* _AIM OF THE TASK_
Identify and copy all lines of the material where the string "down" is found.

* _EXTRACTED MATERIAL_

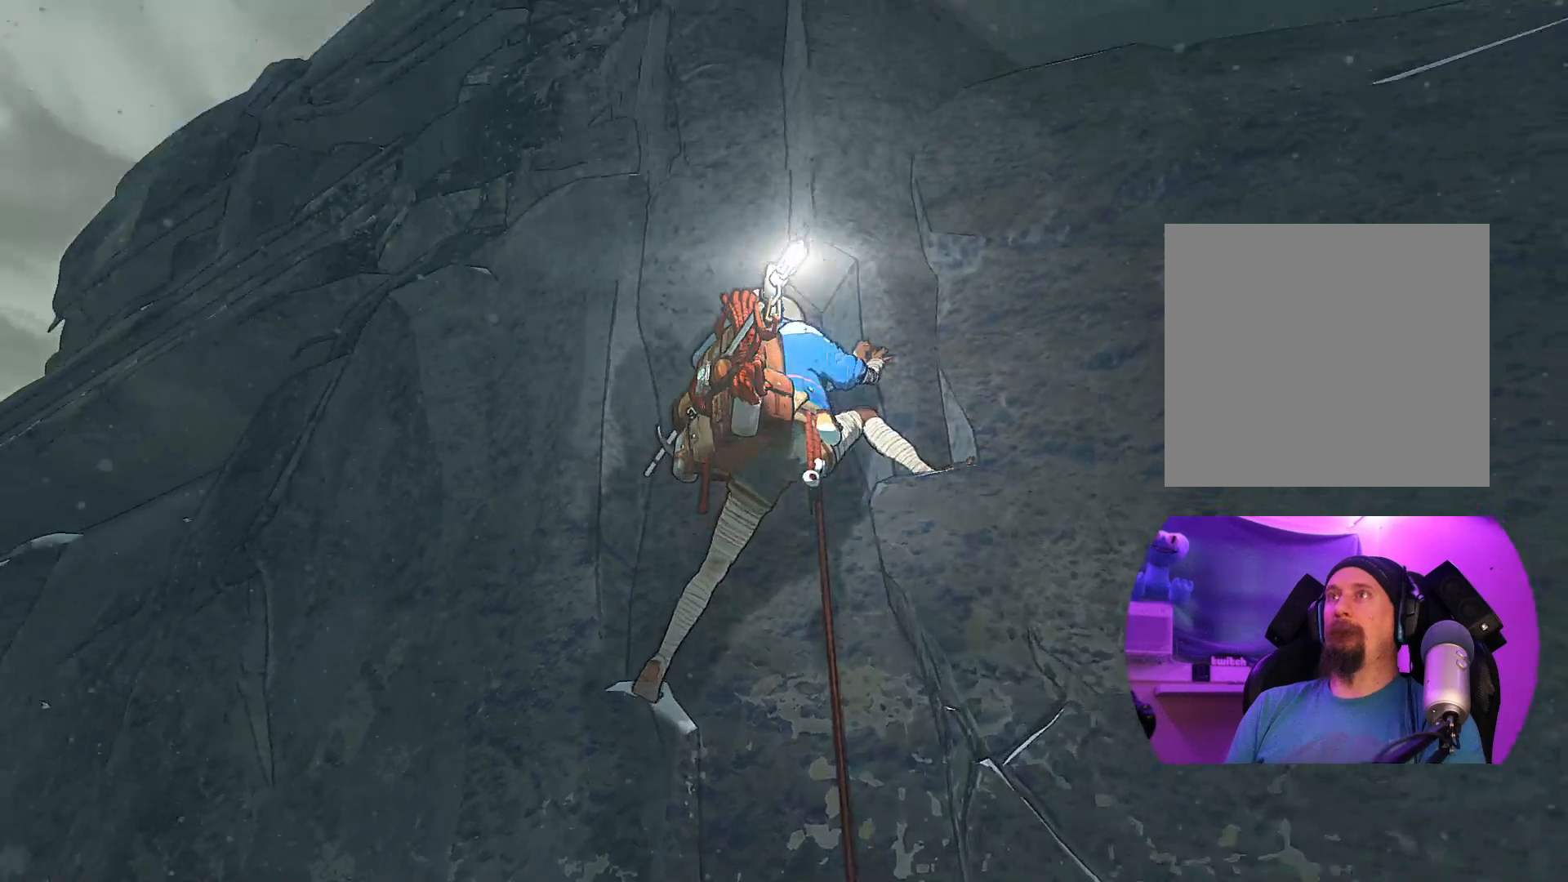
{"buttons": [], "left_stick": "center", "right_stick": "center", "events": [[150, "right_stick", "center"]]}
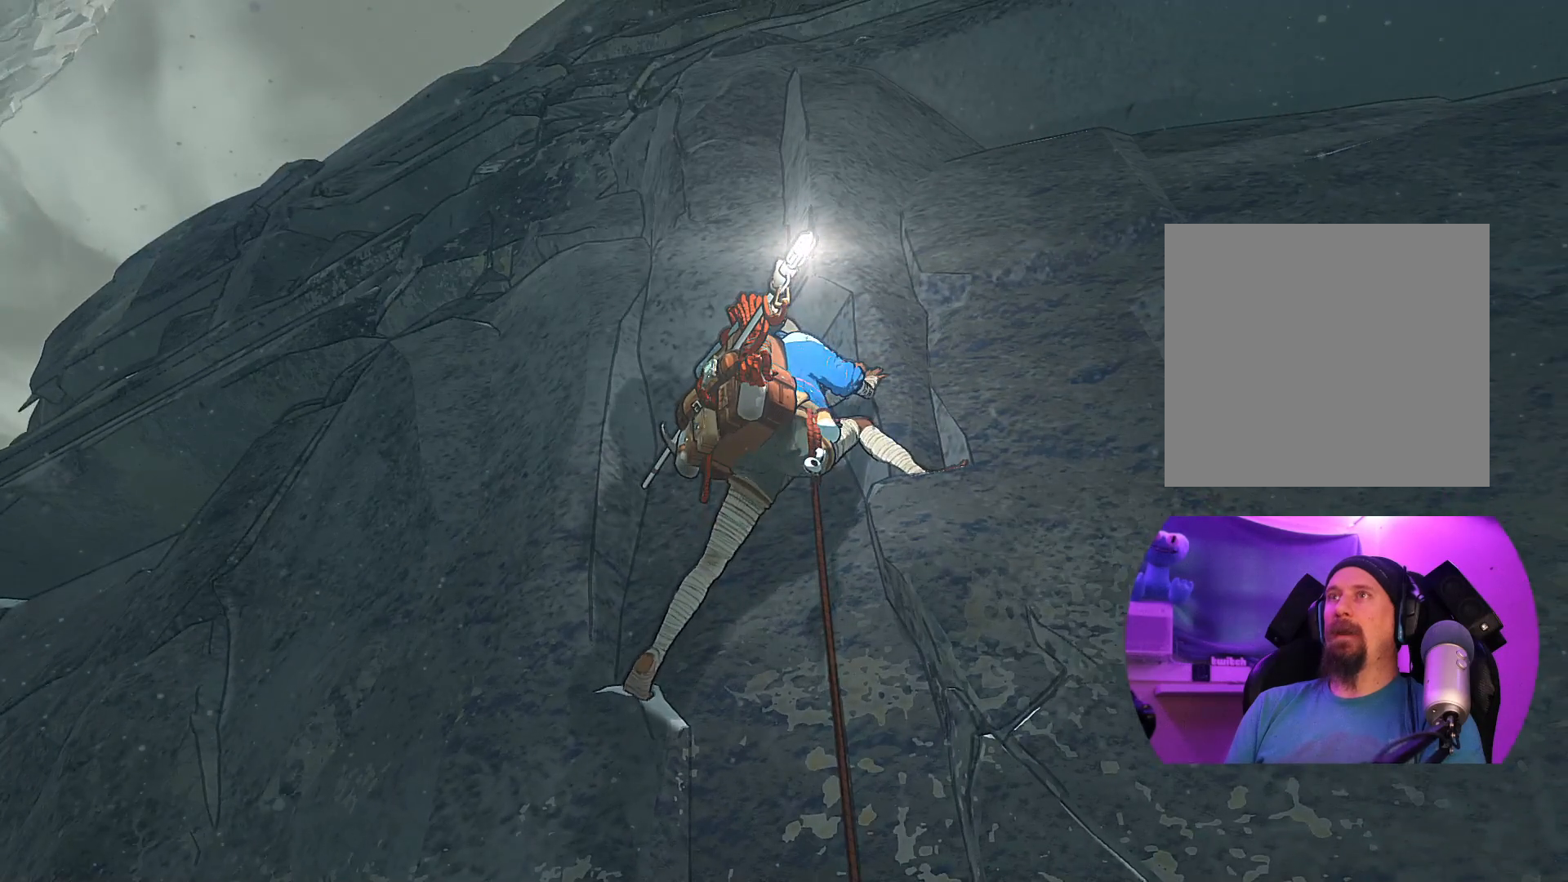
{"buttons": [], "left_stick": "center", "right_stick": "center", "events": []}
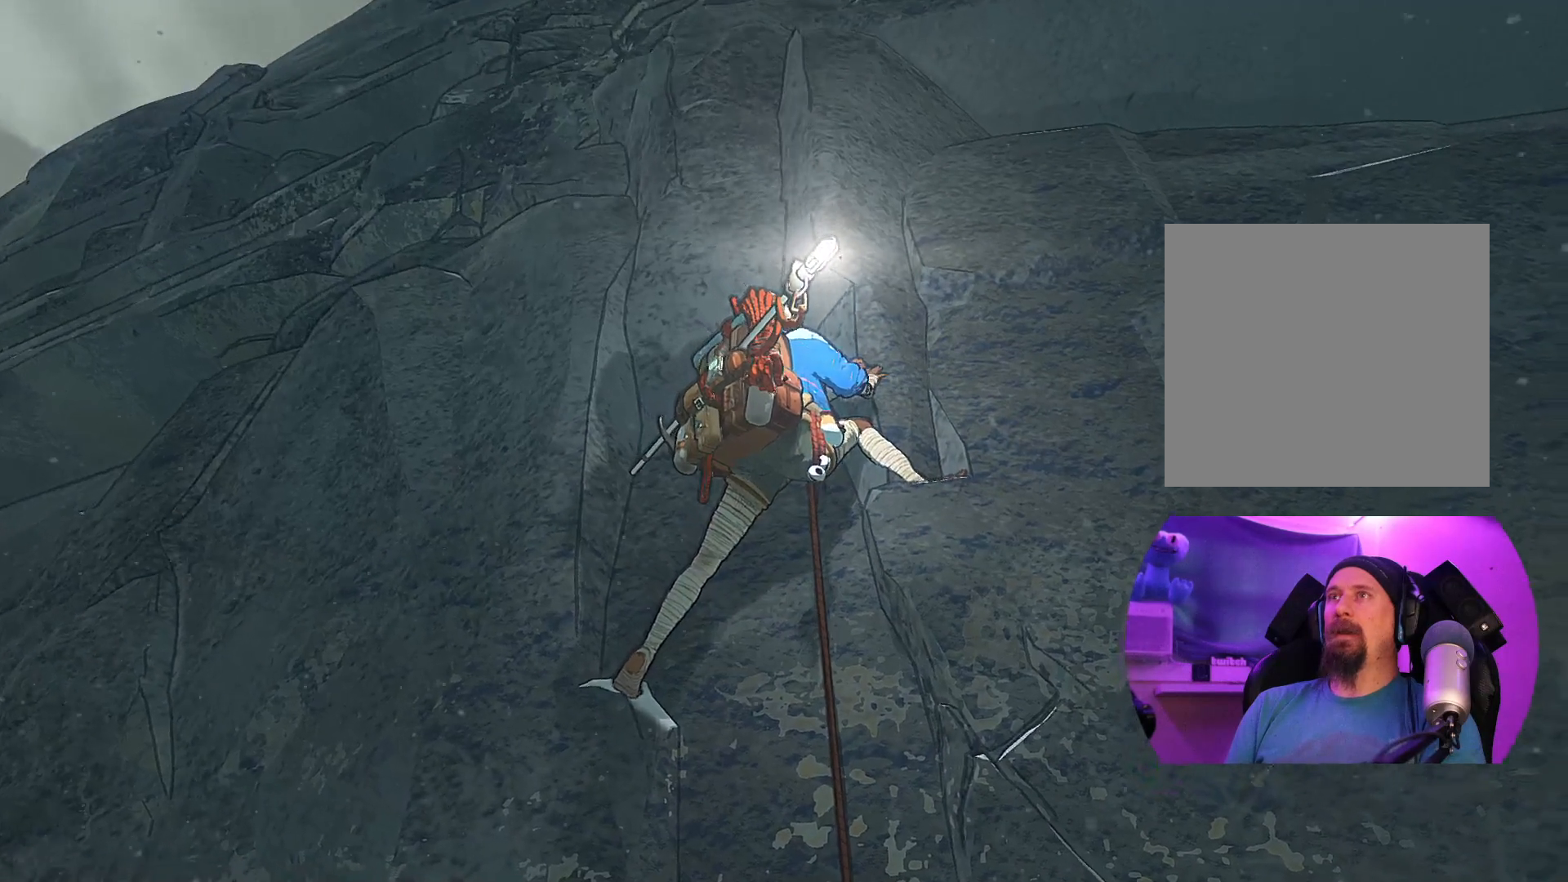
{"buttons": [], "left_stick": "center", "right_stick": "down-right", "events": [[133, "right_stick", "down-right"]]}
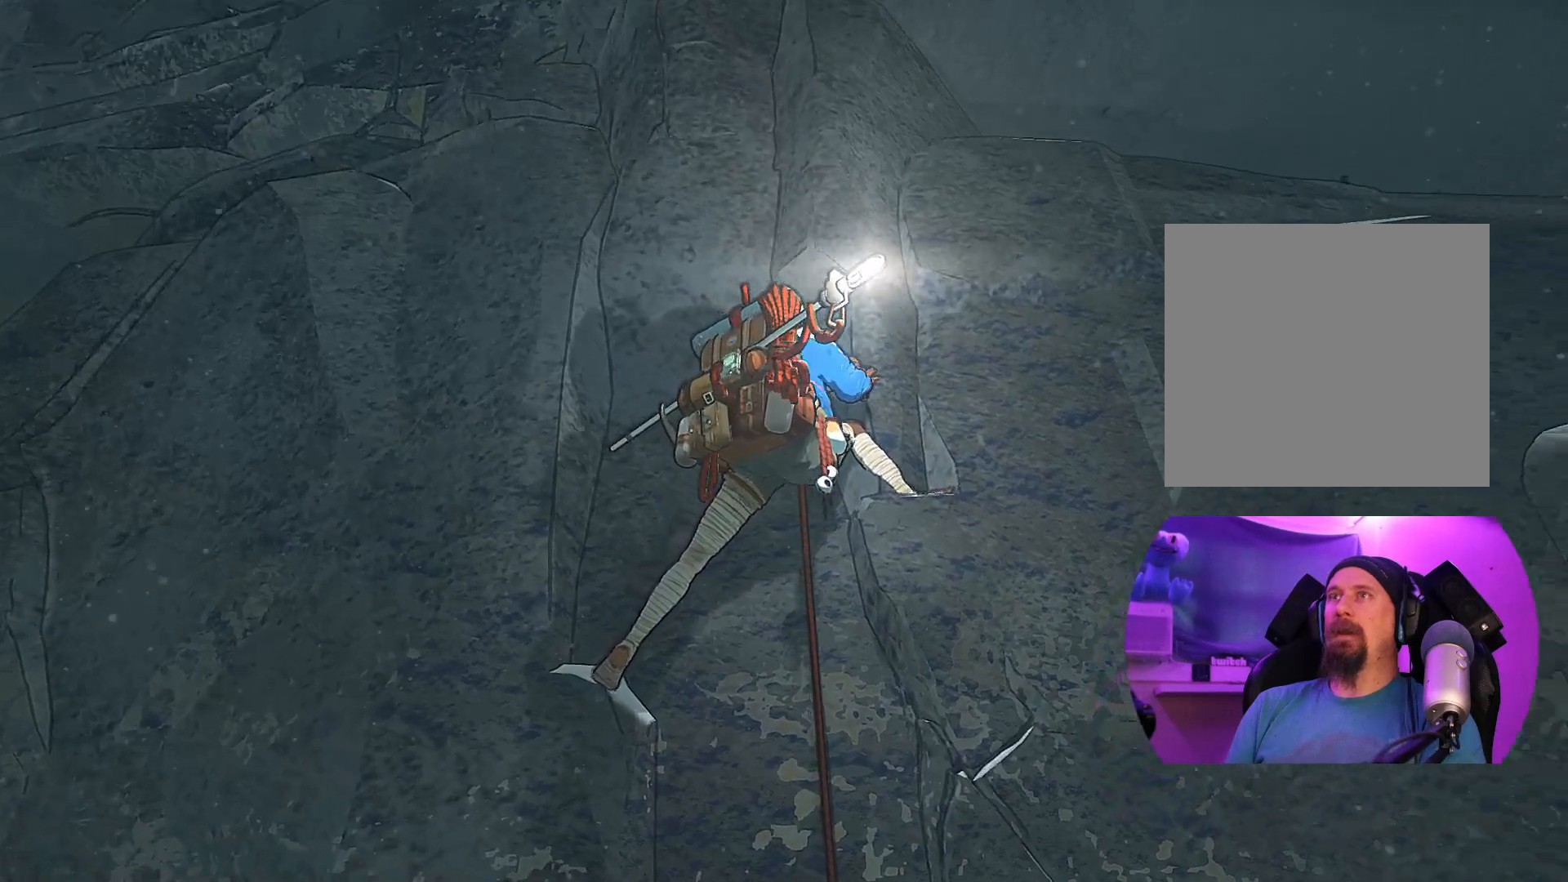
{"buttons": [], "left_stick": "center", "right_stick": "down-right", "events": [[150, "right_stick", "center"], [467, "right_stick", "down-right"]]}
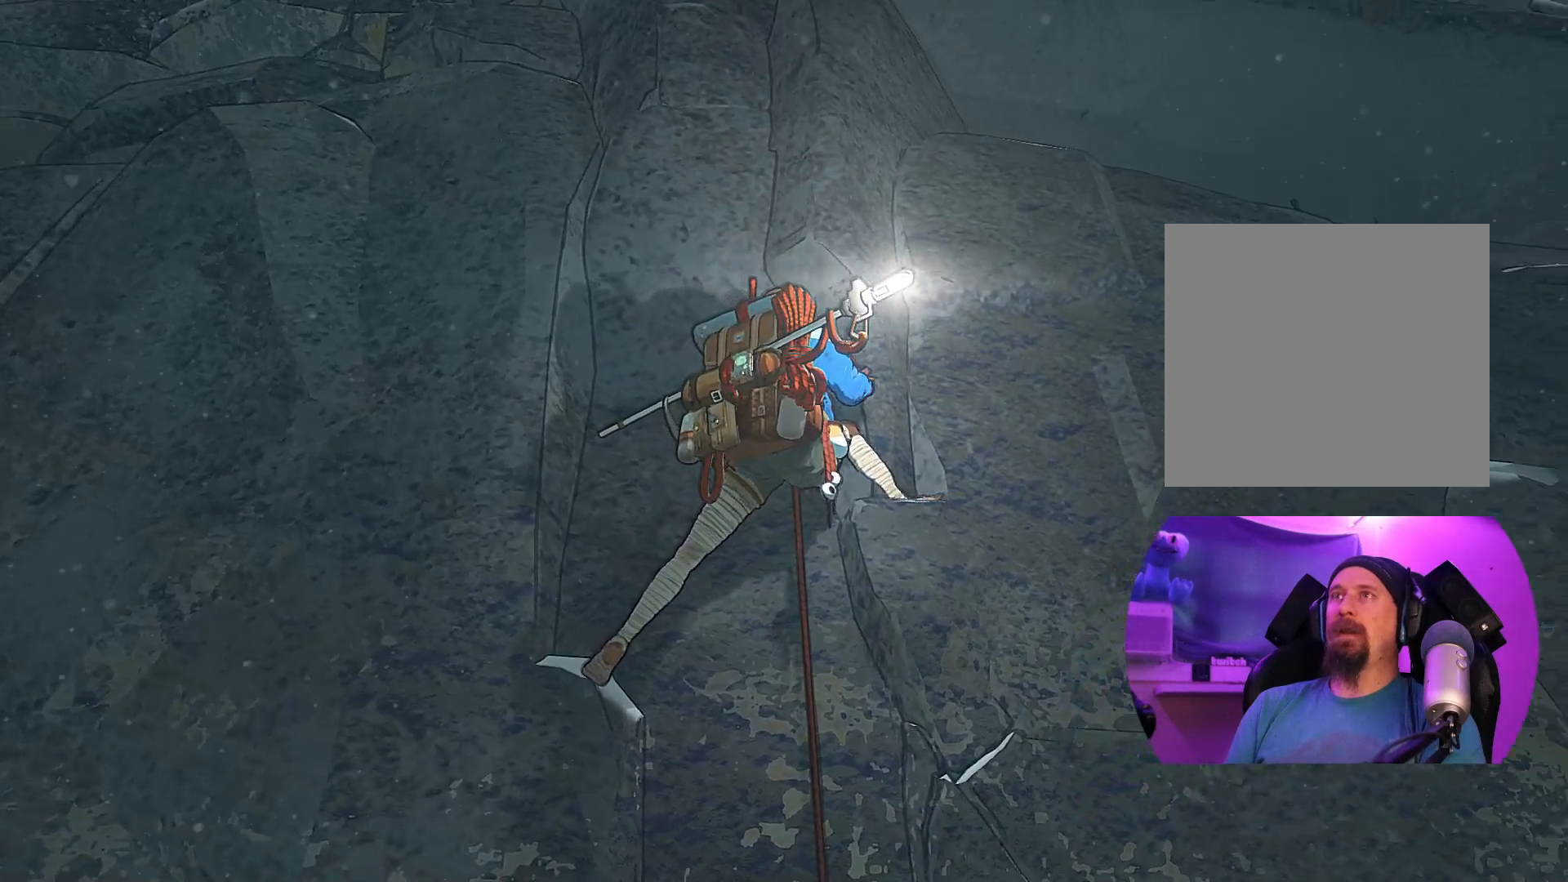
{"buttons": ["R1"], "left_stick": "center", "right_stick": "center", "events": [[233, "right_stick", "center"], [400, "R1", "down"]]}
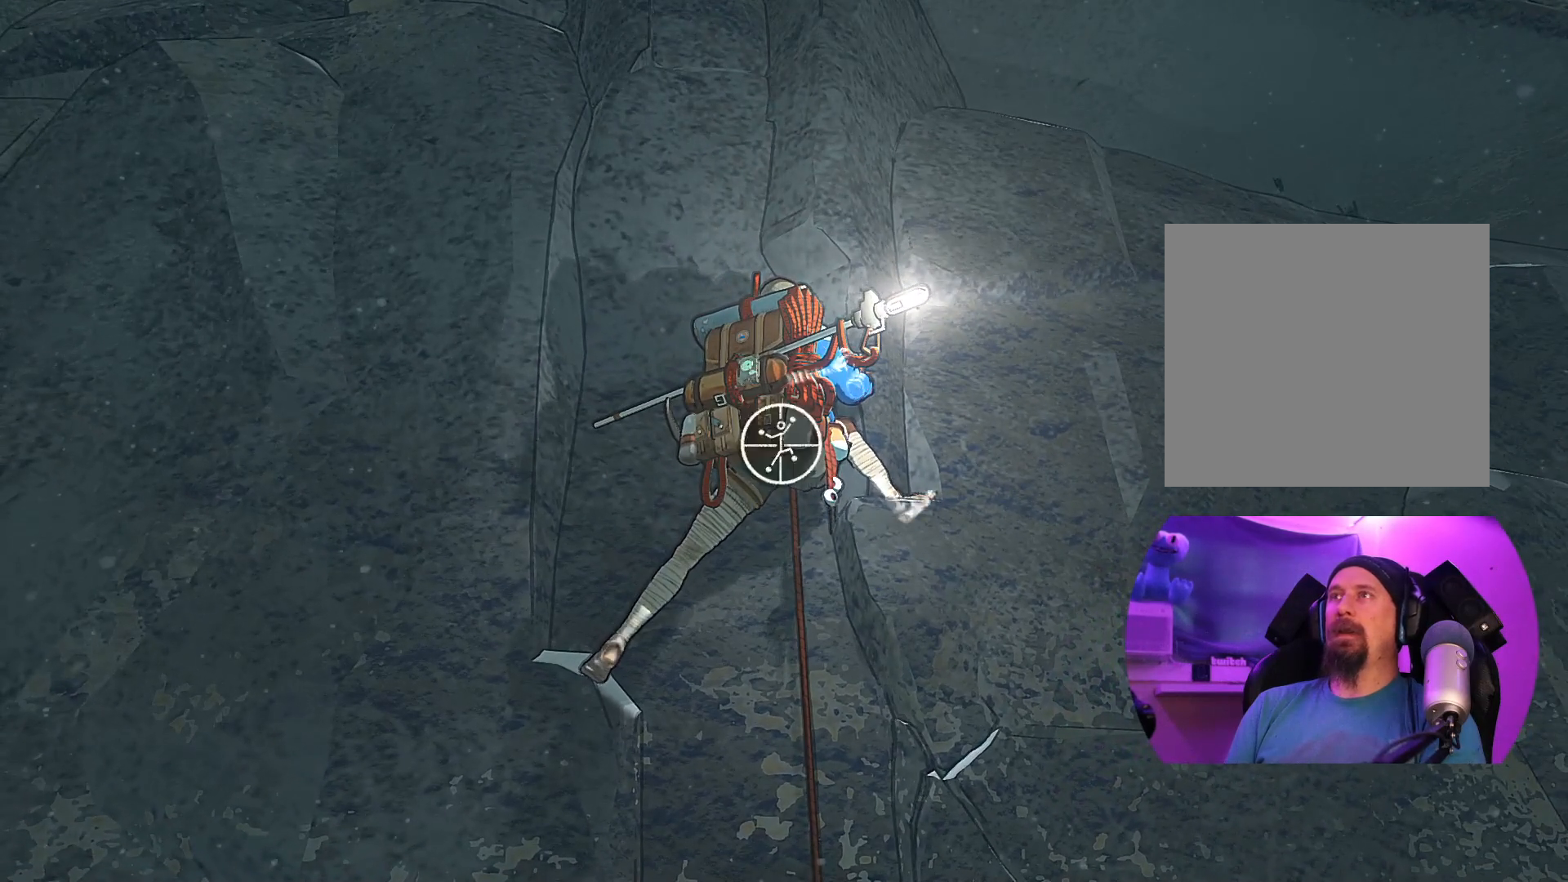
{"buttons": ["R1"], "left_stick": "up-right", "right_stick": "center", "events": [[333, "left_stick", "right"], [417, "left_stick", "up-right"]]}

* _ANSWER SECTION_
{"buttons": [], "left_stick": "center", "right_stick": "down-right", "events": [[133, "right_stick", "down-right"]]}
{"buttons": [], "left_stick": "center", "right_stick": "down-right", "events": [[150, "right_stick", "center"], [467, "right_stick", "down-right"]]}
{"buttons": ["R1"], "left_stick": "center", "right_stick": "center", "events": [[233, "right_stick", "center"], [400, "R1", "down"]]}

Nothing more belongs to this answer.